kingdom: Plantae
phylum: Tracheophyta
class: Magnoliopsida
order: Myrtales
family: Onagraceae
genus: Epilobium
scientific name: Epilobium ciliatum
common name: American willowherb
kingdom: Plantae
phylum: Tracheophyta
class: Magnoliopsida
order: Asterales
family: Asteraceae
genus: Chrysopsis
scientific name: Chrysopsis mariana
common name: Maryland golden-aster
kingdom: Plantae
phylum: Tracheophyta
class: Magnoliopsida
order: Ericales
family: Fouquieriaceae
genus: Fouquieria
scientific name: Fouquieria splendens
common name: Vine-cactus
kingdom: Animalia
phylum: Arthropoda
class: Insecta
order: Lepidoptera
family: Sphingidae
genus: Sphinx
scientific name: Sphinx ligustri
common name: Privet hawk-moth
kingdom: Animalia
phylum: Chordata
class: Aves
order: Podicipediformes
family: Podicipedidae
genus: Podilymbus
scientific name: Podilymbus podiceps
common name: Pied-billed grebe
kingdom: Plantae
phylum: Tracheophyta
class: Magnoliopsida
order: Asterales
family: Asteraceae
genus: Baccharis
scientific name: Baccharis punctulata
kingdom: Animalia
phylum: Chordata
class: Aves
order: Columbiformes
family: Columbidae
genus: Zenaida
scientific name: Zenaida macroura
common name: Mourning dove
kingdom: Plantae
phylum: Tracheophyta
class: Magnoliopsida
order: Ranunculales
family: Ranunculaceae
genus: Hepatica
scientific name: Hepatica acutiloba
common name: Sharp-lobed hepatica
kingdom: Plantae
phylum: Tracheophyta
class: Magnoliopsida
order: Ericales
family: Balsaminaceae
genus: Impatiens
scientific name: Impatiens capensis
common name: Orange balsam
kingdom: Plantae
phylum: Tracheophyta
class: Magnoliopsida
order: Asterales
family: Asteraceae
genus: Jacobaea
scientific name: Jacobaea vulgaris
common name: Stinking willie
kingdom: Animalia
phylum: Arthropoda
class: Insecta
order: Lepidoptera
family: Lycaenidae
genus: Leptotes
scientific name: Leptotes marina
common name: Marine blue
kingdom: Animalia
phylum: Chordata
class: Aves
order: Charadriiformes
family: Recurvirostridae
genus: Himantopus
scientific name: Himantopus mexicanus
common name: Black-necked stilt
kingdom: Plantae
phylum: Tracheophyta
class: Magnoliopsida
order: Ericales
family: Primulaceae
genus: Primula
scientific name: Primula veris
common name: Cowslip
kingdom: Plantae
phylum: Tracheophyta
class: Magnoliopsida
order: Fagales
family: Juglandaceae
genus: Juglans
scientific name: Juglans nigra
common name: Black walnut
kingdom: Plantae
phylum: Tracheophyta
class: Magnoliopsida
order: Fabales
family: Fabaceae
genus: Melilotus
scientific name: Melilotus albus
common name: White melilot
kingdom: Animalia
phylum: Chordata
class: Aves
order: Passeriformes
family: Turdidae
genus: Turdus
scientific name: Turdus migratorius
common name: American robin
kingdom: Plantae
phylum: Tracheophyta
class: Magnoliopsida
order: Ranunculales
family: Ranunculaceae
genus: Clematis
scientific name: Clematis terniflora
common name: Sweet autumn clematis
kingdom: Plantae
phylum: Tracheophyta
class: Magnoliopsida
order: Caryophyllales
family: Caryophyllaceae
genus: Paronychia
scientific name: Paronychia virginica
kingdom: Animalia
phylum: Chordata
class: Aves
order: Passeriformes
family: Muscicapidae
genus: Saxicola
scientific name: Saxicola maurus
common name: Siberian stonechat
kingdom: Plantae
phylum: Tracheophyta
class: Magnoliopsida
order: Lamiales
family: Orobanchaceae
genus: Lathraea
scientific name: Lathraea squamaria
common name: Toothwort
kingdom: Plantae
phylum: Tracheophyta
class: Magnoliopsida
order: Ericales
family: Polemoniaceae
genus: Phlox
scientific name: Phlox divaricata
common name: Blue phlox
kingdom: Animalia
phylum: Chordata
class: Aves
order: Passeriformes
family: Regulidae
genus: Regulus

=====

• _AIM_
Reproduce every line above verbatim, keeping the original order and adding nothing.

• _EXERCISE ANSWER_
kingdom: Plantae
phylum: Tracheophyta
class: Magnoliopsida
order: Myrtales
family: Onagraceae
genus: Epilobium
scientific name: Epilobium ciliatum
common name: American willowherb
kingdom: Plantae
phylum: Tracheophyta
class: Magnoliopsida
order: Asterales
family: Asteraceae
genus: Chrysopsis
scientific name: Chrysopsis mariana
common name: Maryland golden-aster
kingdom: Plantae
phylum: Tracheophyta
class: Magnoliopsida
order: Ericales
family: Fouquieriaceae
genus: Fouquieria
scientific name: Fouquieria splendens
common name: Vine-cactus
kingdom: Animalia
phylum: Arthropoda
class: Insecta
order: Lepidoptera
family: Sphingidae
genus: Sphinx
scientific name: Sphinx ligustri
common name: Privet hawk-moth
kingdom: Animalia
phylum: Chordata
class: Aves
order: Podicipediformes
family: Podicipedidae
genus: Podilymbus
scientific name: Podilymbus podiceps
common name: Pied-billed grebe
kingdom: Plantae
phylum: Tracheophyta
class: Magnoliopsida
order: Asterales
family: Asteraceae
genus: Baccharis
scientific name: Baccharis punctulata
kingdom: Animalia
phylum: Chordata
class: Aves
order: Columbiformes
family: Columbidae
genus: Zenaida
scientific name: Zenaida macroura
common name: Mourning dove
kingdom: Plantae
phylum: Tracheophyta
class: Magnoliopsida
order: Ranunculales
family: Ranunculaceae
genus: Hepatica
scientific name: Hepatica acutiloba
common name: Sharp-lobed hepatica
kingdom: Plantae
phylum: Tracheophyta
class: Magnoliopsida
order: Ericales
family: Balsaminaceae
genus: Impatiens
scientific name: Impatiens capensis
common name: Orange balsam
kingdom: Plantae
phylum: Tracheophyta
class: Magnoliopsida
order: Asterales
family: Asteraceae
genus: Jacobaea
scientific name: Jacobaea vulgaris
common name: Stinking willie
kingdom: Animalia
phylum: Arthropoda
class: Insecta
order: Lepidoptera
family: Lycaenidae
genus: Leptotes
scientific name: Leptotes marina
common name: Marine blue
kingdom: Animalia
phylum: Chordata
class: Aves
order: Charadriiformes
family: Recurvirostridae
genus: Himantopus
scientific name: Himantopus mexicanus
common name: Black-necked stilt
kingdom: Plantae
phylum: Tracheophyta
class: Magnoliopsida
order: Ericales
family: Primulaceae
genus: Primula
scientific name: Primula veris
common name: Cowslip
kingdom: Plantae
phylum: Tracheophyta
class: Magnoliopsida
order: Fagales
family: Juglandaceae
genus: Juglans
scientific name: Juglans nigra
common name: Black walnut
kingdom: Plantae
phylum: Tracheophyta
class: Magnoliopsida
order: Fabales
family: Fabaceae
genus: Melilotus
scientific name: Melilotus albus
common name: White melilot
kingdom: Animalia
phylum: Chordata
class: Aves
order: Passeriformes
family: Turdidae
genus: Turdus
scientific name: Turdus migratorius
common name: American robin
kingdom: Plantae
phylum: Tracheophyta
class: Magnoliopsida
order: Ranunculales
family: Ranunculaceae
genus: Clematis
scientific name: Clematis terniflora
common name: Sweet autumn clematis
kingdom: Plantae
phylum: Tracheophyta
class: Magnoliopsida
order: Caryophyllales
family: Caryophyllaceae
genus: Paronychia
scientific name: Paronychia virginica
kingdom: Animalia
phylum: Chordata
class: Aves
order: Passeriformes
family: Muscicapidae
genus: Saxicola
scientific name: Saxicola maurus
common name: Siberian stonechat
kingdom: Plantae
phylum: Tracheophyta
class: Magnoliopsida
order: Lamiales
family: Orobanchaceae
genus: Lathraea
scientific name: Lathraea squamaria
common name: Toothwort
kingdom: Plantae
phylum: Tracheophyta
class: Magnoliopsida
order: Ericales
family: Polemoniaceae
genus: Phlox
scientific name: Phlox divaricata
common name: Blue phlox
kingdom: Animalia
phylum: Chordata
class: Aves
order: Passeriformes
family: Regulidae
genus: Regulus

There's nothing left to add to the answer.